§ Document passage:

Introduction

Phenytoin and carbamazepine are first-line antiepileptic drugs used for efficacy and low cost. Epilepsy occurs in all breeds of dogs. Rational polypharmacy is a treatment strategy for refractory epilepsy.

Aim

This study evaluated serum biochemistry with CBZ and/or PHE in Wistar rats.

Materials and Methods

Forty male Wistar rats divided into four groups of 10 animals each. Groups I (control, water - 2 ml/kg), II (carbamazepine - 20 mg/kg), III (phenytoin - 100 mg/kg), IV (carbamazepine + phenytoin - 20, 100 mg/kg, respectively) per os once daily for eight weeks; the rats were sacrificed, serum samples obtained for analysis of serum proteins and electrolytes. The research was conducted according to University guidelines on Animal Research and National Institutes of Health Guide for Care and Use of Laboratory Animals (1985). Values were expressed as mean +/- SEM, subjected to statistical analysis using repeated-measures ANOVA with Tukey's post-hoc test. Values of p < 0.05 were considered significant.

Results

There were increases in Na⁺ (p < 0.0001), albumin (p < 0.01) and globulin (p < 0.05); but K⁺ (p < 0.05) decreased in the treated rats. Hypokalaemia may be caused by increased activity of the adrenal cortex, body reclaims Na⁺ from urine and K⁺ excreted, thus, increased Na⁺ concentration in the CBZ group. PHE inhibits ADH release causing increased water reabsorption in the kidneys, also, reverses hyponatraemia induced by CBZ therapy. Increased production of cortisol by the adrenal glands due to oxidative stress caused by metabolites of CBZ and PHE may cause increased albumin; decreased IgA, IgG by CBZ and PHE caused reduced globulin.

Conclusion

In conclusion, the administration of CBZ and/or PHE altered serum biochemistry of the treated rats.

§ Brief: Reproduce word for word the portion of the rat serum biochemistry abstract that begins with the words "Phenytoin and carbamazepine" and ends with "in Wistar rats.".

§ Record extracts:
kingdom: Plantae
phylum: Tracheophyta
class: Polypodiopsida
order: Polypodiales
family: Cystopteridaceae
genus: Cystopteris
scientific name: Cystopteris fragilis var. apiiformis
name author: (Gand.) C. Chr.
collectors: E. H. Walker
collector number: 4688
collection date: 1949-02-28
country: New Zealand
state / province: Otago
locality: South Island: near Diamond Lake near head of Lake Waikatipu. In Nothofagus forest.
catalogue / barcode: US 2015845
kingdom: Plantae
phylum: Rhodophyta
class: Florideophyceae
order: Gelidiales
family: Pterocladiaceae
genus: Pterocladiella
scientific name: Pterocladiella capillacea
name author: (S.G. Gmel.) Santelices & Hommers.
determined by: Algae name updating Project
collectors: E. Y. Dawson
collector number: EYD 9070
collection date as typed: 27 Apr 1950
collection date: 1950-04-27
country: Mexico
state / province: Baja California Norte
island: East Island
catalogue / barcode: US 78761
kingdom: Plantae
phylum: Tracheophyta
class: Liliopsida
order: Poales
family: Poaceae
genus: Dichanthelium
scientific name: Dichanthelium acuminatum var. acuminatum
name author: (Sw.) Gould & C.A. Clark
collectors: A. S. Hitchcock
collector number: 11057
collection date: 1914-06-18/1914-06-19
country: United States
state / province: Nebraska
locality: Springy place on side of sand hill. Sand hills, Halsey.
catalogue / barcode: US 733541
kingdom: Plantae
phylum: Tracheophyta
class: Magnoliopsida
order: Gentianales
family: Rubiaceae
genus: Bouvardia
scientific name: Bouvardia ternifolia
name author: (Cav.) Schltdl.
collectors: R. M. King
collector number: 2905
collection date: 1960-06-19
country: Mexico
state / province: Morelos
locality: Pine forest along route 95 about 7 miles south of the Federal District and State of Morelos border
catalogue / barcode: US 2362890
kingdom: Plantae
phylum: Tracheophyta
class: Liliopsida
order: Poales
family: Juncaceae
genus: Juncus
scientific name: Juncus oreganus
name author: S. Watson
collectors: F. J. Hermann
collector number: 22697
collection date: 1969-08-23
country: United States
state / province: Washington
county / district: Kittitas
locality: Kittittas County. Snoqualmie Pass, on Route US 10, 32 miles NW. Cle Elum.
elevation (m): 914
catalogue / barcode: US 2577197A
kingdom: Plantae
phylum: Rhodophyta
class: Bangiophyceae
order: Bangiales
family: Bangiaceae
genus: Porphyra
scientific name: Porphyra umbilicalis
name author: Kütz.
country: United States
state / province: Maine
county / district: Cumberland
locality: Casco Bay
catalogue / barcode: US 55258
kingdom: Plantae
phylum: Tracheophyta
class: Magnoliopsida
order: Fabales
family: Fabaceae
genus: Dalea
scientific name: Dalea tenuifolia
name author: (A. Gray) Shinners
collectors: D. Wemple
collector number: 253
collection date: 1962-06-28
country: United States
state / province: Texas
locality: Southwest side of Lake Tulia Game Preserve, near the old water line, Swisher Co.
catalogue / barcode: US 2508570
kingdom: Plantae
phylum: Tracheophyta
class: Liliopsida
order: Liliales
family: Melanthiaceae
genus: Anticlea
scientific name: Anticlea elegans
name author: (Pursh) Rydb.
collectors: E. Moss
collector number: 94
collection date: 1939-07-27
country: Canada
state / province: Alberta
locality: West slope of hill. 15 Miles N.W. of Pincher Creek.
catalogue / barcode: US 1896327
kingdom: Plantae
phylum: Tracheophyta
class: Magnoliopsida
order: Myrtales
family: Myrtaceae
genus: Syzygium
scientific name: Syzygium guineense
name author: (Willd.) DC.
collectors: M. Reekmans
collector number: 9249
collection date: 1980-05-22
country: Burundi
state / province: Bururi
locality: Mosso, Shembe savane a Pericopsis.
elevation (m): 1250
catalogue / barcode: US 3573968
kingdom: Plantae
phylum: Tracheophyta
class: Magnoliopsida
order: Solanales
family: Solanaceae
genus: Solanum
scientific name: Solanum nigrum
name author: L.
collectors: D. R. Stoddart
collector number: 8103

§ Result of this exercise:
Phenytoin and carbamazepine are first-line antiepileptic drugs used for efficacy and low cost. Epilepsy occurs in all breeds of dogs. Rational polypharmacy is a treatment strategy for refractory epilepsy.

Aim

This study evaluated serum biochemistry with CBZ and/or PHE in Wistar rats.